Alt Tag Those Images...

Ever wonder how much meaningful traffic or links could come your way if you search-optimized your images? The answer might be, More than you'd expect.

Thanks to Google's universal search results, images can help you show up on the first page—or, in some cases, even at the top—of results lists. In the process, you can increase click-throughs, ad views, and AdSense impressions. Best of all, optimizing images could help you complete more leads.

Here are five ways to get your images to rank like a star:

Filenames. Use "jpg" or "gif" files, and include keywords in the image file names.

ALT Text. Use ALT Text for its intended purpose; but wherever appropriate, also incorporate keywords as signals for the search engines.

Headings and Bold Text. Optimize important images by using boldface or a heading tag with your targeted keyword, in the text immediately preceding the image.

Image Captions. When possible, place the search term at the front of the caption.

Image Size. For best results, use images that are larger than 100 x 100 and smaller than 1200 x 1200. Linking to a larger picture with thumbnails can also be helpful.

The Po!nt: Don't overlook image optimization. By applying a few SEO tactics, you can actually make a picture worth a thousand words!

03 May 2011

XML Sitemaps

A sitemap (or site map) is a tool to help search engines crawl and index pages on a website more effectively. That can mean search engines will index more of the pages on your site, more quickly than without a sitemap. That in turn makes it easier for people to find your website.

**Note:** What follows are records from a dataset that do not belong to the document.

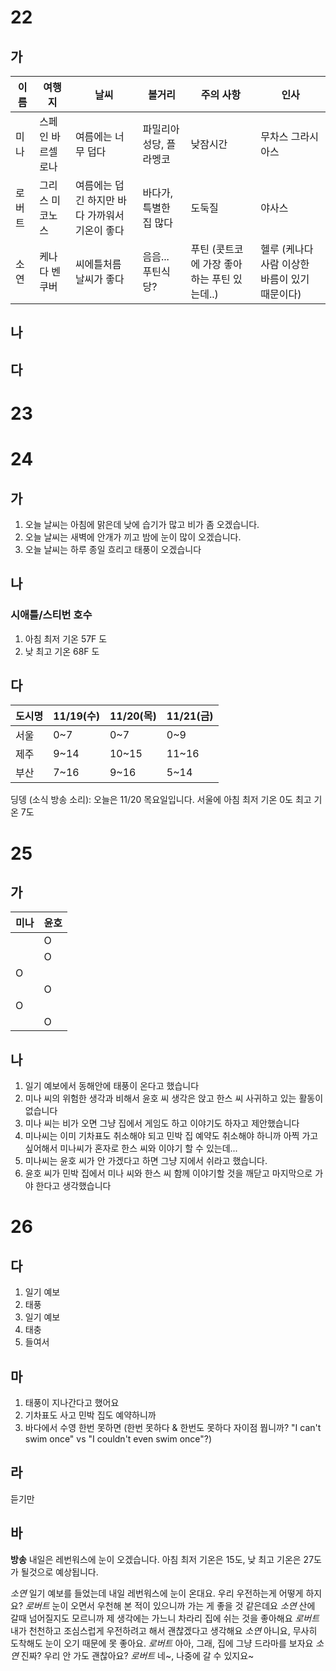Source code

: # 22

## 가

| 이름  | 여행지       | 날씨                         | 볼거리           | 주의 사항                      | 인사                          |
| --- | --------- | -------------------------- | ------------- | -------------------------- | --------------------------- |
| 미나  | 스페인 바르셀로나 | 여름에는 너무 덥다                 | 파밀리아 성당, 플라멩코 | 낮잠시간                       | 무차스 그라시아스                   |
| 로버트 | 그리스 미코노스  | 여름에는 덥긴 하지만 바다 가까워서 기온이 좋다 | 바다가, 특별한 집 많다 | 도둑질                        | 야사스                         |
| 소연  | 케나다 벤쿠버   | 씨에틀처름 날씨가 좋다               | 음음... 푸틴식당?   | 푸틴 (콧트코에 가장 좋아하는 푸틴 있는데..) | 헬루 (케나다 사람 이상한 바름이 있기 때문이다) |
## 나
## 다
# 23

# 24
## 가
1. 오늘 날씨는 아침에 맑은데 낮에 습기가 많고 비가 좀 오겠습니다.
2. 오늘 날씨는 새벽에 안개가 끼고 밤에 눈이 많이 오겠습니다.
3. 오늘 날씨는 하루 종일 흐리고 태풍이 오겠습니다

## 나
### 시애틀/스티번 호수
1. 아침 최저 기온 57F 도
2. 낮 최고 기온 68F 도

## 다
| 도시명 | 11/19(수) | 11/20(목) | 11/21(금) |
| --- | -------- | -------- | -------- |
| 서울  | 0~7      | 0~7      | 0~9      |
| 제주  | 9~14     | 10~15    | 11~16    |
| 부산  | 7~16     | 9~16     | 5~14     |
딩뎅 (소식 방송 소리):
오늘은 11/20 목요일입니다. 서울에 아침 최저 기온 0도 최고 기온 7도
# 25
## 가
| 미나  | 윤호  |
| --- | --- |
|     | O   |
|     | O   |
| O   |     |
|     | O   |
| O   |     |
|     | O   |
 
## 나
1. 일기 예보에서 동해안에 태풍이 온다고 했습니다
2. 미나 씨의 위험한 생각과 비해서 윤호 씨 생각은 앉고 한스 씨 사귀하고 있는 활동이 없습니다
3. 미나 씨는 비가 오면 그냥 집에서 게임도 하고 이야기도 하자고 제안했습니다
4. 미나씨는 이미 기차표도 취소해야 되고 민박 집 예약도 취소해야 하니까 아찍 가고 싶어해서 미나씨가 혼자로 한스 씨와 이야기 할 수 있는데...
5. 미나씨는 윤호 씨가 안 가겠다고 하면 그냥 지에서 쉬라고 했습니다.
6. 윤호 씨가 민박 집에서 미나 씨와 한스 씨 함께 이야기할 것을 깨닫고 마지막으로 가야 한다고 생각했습니다

# 26

## 다
1. 일기 예보
2. 태풍
3. 일기 예보
4. 태충
5. 들여서
## 마
1. 태풍이 지나간다고 했어요
2. 기차표도 사고 민박 집도 예약하니까
3. 바다에서 수영 한번 못하면 (한번 못하다 & 한번도 못하다 자이점 뭡니까? "I can't swim once" vs "I couldn't even swim once"?)

## 라
듣기만

## 바
**방송** 내일은 레번워스에 눈이 오겠습니다. 아침 최저 기온은 15도, 낮 최고 기온은 27도가 될것으로 예상됩니다.

*소연* 일기 예보를 들었는데 내일 레번워스에 눈이 온대요. 우리 우전하는게 어떻게 하지요?
*로버트* 눈이 오면서 우천해 본 적이 있으니까 가는 게 좋을 것 같은데요
*소연* 산에 갈때 넘어질지도 모르니까 제 생각에는 가느니 차라리 집에 쉬는 것을 좋아해요
*로버트* 내가 천천하고 조심스럽게 우전하려고 해서 괜찮겠다고 생각해요
*소연* 아니요, 무사히 도착해도 눈이 오기 때문에 못 좋아요. 
*로버트* 아아, 그래, 집에 그냥 드라마를 보자요
*소연* 진짜? 우리 안 가도 괜찮아요?
*로버트* 네~, 나중에 갈 수 있지요~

Google and other search engines will spend only a limited amount of time crawling your site. A complete XML (Extensible Markup Language) sitemap can direct search engines to your most important pages, increasing the likelihood that these pages will be indexed and then discovered by the people you want to attract. This is called "crawl efficiency," and an XML sitemap can improve yours.
Most websites need only a simple HTML sitemap, which has the benefit of helping people, as well as search engines, find individual web pages. If a site is large or complex, or if you want to add more information to a web page listing, Google recommends having both an HTML sitemap and an XML sitemap following the sitemap protocol that major search engines adhere to.